[[ RECORDS SUPPLIED open ]]

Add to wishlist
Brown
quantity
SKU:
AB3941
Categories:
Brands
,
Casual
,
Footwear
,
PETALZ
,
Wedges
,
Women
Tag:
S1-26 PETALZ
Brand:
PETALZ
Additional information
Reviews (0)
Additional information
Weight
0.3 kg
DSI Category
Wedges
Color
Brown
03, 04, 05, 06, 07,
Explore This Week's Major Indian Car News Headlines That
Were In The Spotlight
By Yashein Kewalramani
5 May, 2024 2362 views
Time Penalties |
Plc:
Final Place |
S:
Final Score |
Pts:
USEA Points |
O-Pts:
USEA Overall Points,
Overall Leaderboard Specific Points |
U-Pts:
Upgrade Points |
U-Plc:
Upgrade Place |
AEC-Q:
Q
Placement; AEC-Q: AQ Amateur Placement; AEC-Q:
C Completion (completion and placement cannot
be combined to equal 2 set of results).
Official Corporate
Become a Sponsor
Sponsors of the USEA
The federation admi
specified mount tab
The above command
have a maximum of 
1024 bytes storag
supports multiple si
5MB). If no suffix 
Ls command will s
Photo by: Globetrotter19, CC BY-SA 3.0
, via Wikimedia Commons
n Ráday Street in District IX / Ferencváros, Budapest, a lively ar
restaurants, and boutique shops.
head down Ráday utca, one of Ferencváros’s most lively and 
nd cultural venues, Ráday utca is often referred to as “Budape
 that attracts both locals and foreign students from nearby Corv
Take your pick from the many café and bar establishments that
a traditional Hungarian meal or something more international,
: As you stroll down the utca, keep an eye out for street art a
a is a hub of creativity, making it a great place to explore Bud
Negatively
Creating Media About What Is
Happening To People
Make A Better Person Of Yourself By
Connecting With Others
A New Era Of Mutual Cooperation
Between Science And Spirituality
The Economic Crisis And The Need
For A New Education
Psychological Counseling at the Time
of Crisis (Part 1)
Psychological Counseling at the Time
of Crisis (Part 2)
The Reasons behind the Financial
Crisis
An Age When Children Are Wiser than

[[ RECORDS SUPPLIED closed ]]

▶ TASK REQUIREMENTS
Copy every line of the records above, character for character.

▶ OUTPUT FOR THIS EXERCISE
Add to wishlist
Brown
quantity
SKU:
AB3941
Categories:
Brands
,
Casual
,
Footwear
,
PETALZ
,
Wedges
,
Women
Tag:
S1-26 PETALZ
Brand:
PETALZ
Additional information
Reviews (0)
Additional information
Weight
0.3 kg
DSI Category
Wedges
Color
Brown
03, 04, 05, 06, 07,
Explore This Week's Major Indian Car News Headlines That
Were In The Spotlight
By Yashein Kewalramani
5 May, 2024 2362 views
Time Penalties |
Plc:
Final Place |
S:
Final Score |
Pts:
USEA Points |
O-Pts:
USEA Overall Points,
Overall Leaderboard Specific Points |
U-Pts:
Upgrade Points |
U-Plc:
Upgrade Place |
AEC-Q:
Q
Placement; AEC-Q: AQ Amateur Placement; AEC-Q:
C Completion (completion and placement cannot
be combined to equal 2 set of results).
Official Corporate
Become a Sponsor
Sponsors of the USEA
The federation admi
specified mount tab
The above command
have a maximum of 
1024 bytes storag
supports multiple si
5MB). If no suffix 
Ls command will s
Photo by: Globetrotter19, CC BY-SA 3.0
, via Wikimedia Commons
n Ráday Street in District IX / Ferencváros, Budapest, a lively ar
restaurants, and boutique shops.
head down Ráday utca, one of Ferencváros’s most lively and 
nd cultural venues, Ráday utca is often referred to as “Budape
 that attracts both locals and foreign students from nearby Corv
Take your pick from the many café and bar establishments that
a traditional Hungarian meal or something more international,
: As you stroll down the utca, keep an eye out for street art a
a is a hub of creativity, making it a great place to explore Bud
Negatively
Creating Media About What Is
Happening To People
Make A Better Person Of Yourself By
Connecting With Others
A New Era Of Mutual Cooperation
Between Science And Spirituality
The Economic Crisis And The Need
For A New Education
Psychological Counseling at the Time
of Crisis (Part 1)
Psychological Counseling at the Time
of Crisis (Part 2)
The Reasons behind the Financial
Crisis
An Age When Children Are Wiser than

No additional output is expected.